Infrastructure investment, it said, can potentially have a strong impact on GDP growth, both through improved production of infrastructure services and through its impact on demand side of the economy.
Given the fiscal contraints of government, private sector should be roped in for creation of infrastructure like roads, ports, airports, urban utilities and power generation.
"Once sound policies fall into place, flow of investment will improve," it said.
Lack of adequate infrastructure has not only been constraining the growth performance of the economy, it has also induced significant costs in terms of welfare loss.
"It is widely recognized that a simple reliance on competitive markets is unlikely to produce efficient outcomes in infrastructure, a sector with pronounced 'public goods' characteristics of 'non-rivalness' and non-excludiability," the Survey said.
The Survey said the government policy on spectrum allocation is going to be a major factor which will shape the future of the telecom industry.
"The electromagnetic spectrum which is a scarce natural resource, essential for mobile communication, needs to be allocated in ways that maximise its utilisation and economic value."
The pre-Budget document was critical of user charges in the postal system covering only 78.3 per cent of costs, and the presence of a significant subsidy element.
In road sector, it said "the major questions that need to be addressed are about a shift in focus from inaugurating roads to comprehensive corridor management, which can maximize the velocity and throughput of highways."
Calling for fresh set of institutional innovations and organisational structures, the Survey prescribed high efficiency in tolling, maintenance, enforcement against encroachment and customer facilities on the road.
The central focus of policy in the ports, it said, must remain maximisation of intra-port and inter-port competition.
"There is a need to continually benchmark Indian ports against the best ports worldwide, such as Colombo, Singapore or Hong Kong, and continue to engage in policy efforts so as to attain prices per container of port services which are the lowest in the world."
The strategy for urban infrastructure reform should be to empower local governments to take economic and service delivery decisions.
"The existing schemes need to be consolidated and rationalised into a system of capital grants to local governments, to support institutional reform and poverty targeting.
The pre-Budget document said government has significantly shifted away from direct production of public goods to also focusing on regulatory and policy framework and private-public partnership to generate adequate provision of public goods.
"Policy makers have worked on problems of infrastructure policy for over a decade.

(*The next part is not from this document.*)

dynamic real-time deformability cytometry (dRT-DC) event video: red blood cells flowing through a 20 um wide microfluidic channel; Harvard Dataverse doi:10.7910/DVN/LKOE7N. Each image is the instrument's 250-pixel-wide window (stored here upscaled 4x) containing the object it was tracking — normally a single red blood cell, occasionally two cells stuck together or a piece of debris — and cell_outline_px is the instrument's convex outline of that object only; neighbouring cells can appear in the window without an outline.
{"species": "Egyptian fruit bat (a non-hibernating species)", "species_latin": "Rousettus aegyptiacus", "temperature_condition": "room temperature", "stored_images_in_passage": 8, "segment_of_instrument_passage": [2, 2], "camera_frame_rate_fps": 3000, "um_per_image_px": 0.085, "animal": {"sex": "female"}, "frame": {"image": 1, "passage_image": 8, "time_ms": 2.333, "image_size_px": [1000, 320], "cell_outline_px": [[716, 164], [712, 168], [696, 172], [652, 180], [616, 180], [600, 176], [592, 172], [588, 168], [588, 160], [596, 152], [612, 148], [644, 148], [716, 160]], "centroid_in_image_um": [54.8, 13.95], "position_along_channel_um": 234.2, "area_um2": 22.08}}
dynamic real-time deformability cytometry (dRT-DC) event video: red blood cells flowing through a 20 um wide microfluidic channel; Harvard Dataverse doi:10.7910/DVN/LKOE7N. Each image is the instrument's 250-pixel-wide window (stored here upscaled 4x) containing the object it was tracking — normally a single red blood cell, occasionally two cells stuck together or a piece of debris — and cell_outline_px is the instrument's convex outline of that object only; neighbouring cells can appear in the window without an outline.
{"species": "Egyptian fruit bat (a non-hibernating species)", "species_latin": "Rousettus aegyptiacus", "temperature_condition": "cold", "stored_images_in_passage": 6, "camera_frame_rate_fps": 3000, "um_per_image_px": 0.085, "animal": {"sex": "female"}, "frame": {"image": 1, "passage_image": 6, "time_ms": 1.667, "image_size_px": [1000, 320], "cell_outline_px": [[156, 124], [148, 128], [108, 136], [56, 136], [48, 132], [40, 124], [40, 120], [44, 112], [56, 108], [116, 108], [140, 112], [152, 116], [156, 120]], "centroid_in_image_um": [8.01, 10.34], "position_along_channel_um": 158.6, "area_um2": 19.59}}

There has been substantial progress in some areas. The broad outlines now appear to be falling into place. The key principles seem to involve well enforced user charges, exploiting new technologies, private sector production, and a regulatory framework that fosters competition," the Survey said.
Gross capital formation in infrastructure investment at current prices increased from Rs 45,940 crore (Rs billion) (Rs 459.40 billion) in 1993-94 to Rs 90,890 crore (Rs billion) (Rs 908.90 billion) in 2002-03 but as percentage of GDP it declined from 5.4 per cent in 1993-94 to 3.7 per cent in 2002-03.
The Survey said in 2003-04, the infrastructure sector experienced mixed outcomes. Growth rate in some key sectors showed acceleration from the previous year. Strong growth rates had been observed for electricity, railways, ports and new telephone connections.
Hydel generation showed a sharp turnaround, reflecting the good monsoon, from a 13.8 per cent decline in 2002-03 to a 15.6 per cent increase in 2003-04.
At the same time, thermal and nuclear generation growth slowed, from 6.5 per cent to 3 per cent.
Goods traffic carried by the railways showed acceleration from 5.3 per cent in 2002-03 to 7.5 per cent in 2003-04. While cargo handled at major ports also grew by 9.9 per cent, domestic passenger air traffic grew sharply by 13.1 per cent in 2003-04.